4. The method according to claim 1, wherein in (2), a random gradient descent method is used to update the weight of each node in the dual-residual depth classification network model, and the specific steps are as follows:

(2c) random selection from ImageNet classification dataset 2ⁿThe sample images are propagated in the forward direction in the double-residual depth classification network model, wherein n is more than or equal to 3 and less than or equal to 7, and the output layer of the double-residual depth classification network model outputs 2ⁿClassifying results of the sample images;

wherein L represents the average log loss value of the classification result, N represents the total number of randomly selected sample images, i represents the serial number of the input sample image, y_iY representing the class of the ith input sample image, positive class sample_iValue 1, y of negative class sample_iThe value is taken to be 0, p_iRepresenting the output value of the double residual error depth classification network model of the ith sample image in the classification result;

wherein,

representing a k-th node update of a dual residual depth classification network modelThe latter weight, w_kRepresenting the current weight of the kth node of the double-residual depth classification network model, wherein alpha represents the learning rate and the value range is (0, 1);

(2g) and (3) judging whether all the sample images in the training data set are selected, if so, obtaining a trained double-residual deep classification network model, and otherwise, executing (2c) after the updated weight of each node is taken as the current weight.

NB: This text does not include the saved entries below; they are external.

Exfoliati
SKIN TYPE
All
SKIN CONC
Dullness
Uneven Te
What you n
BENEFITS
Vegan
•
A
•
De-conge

5. The method of claim 1, wherein the sliding frame convolution in (6b) is performed by using the top left corner of the detected feature map in each pair of template detected feature pairs as a starting point, using 1 pixel as a step size, sequentially translating the corresponding template feature map to the top right corner, the bottom right corner and the bottom left corner of the detected feature map, and finally translating back to the top left corner.